→ **YOUR GOAL**
Copy the lines from the one containing "Suhaani Srireddy plays" through the end of the records, swapping "massive" for "major" and leaving everything else unchanged.

*** Opening of SOURCE INFORMATION ***

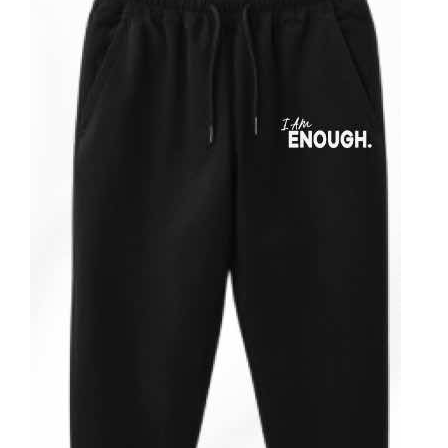
Partners
WooCommerce Cart
ADD TO CART
/
DETAILS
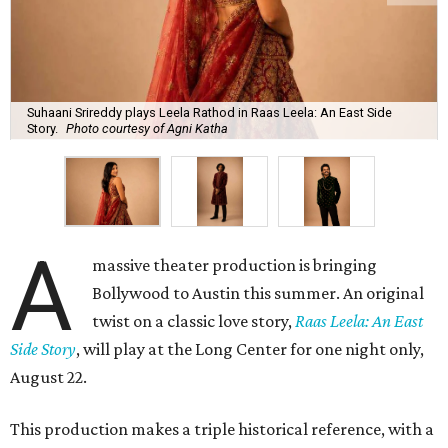
Suhaani Srireddy plays Leela Rathod in Raas Leela: An East Side
Story.
Photo courtesy of Agni Katha
A
massive theater production is bringing
Bollywood to Austin this summer. An original
twist on a classic love story,
Raas Leela: An East
Side Story
, will play at the Long Center for one night only,
August 22.
This production makes a triple historical reference, with a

*** Close of SOURCE INFORMATION ***

→ **TASK RESULT**
Suhaani Srireddy plays Leela Rathod in Raas Leela: An East Side
Story.
Photo courtesy of Agni Katha
A
major theater production is bringing
Bollywood to Austin this summer. An original
twist on a classic love story,
Raas Leela: An East
Side Story
, will play at the Long Center for one night only,
August 22.
This production makes a triple historical reference, with a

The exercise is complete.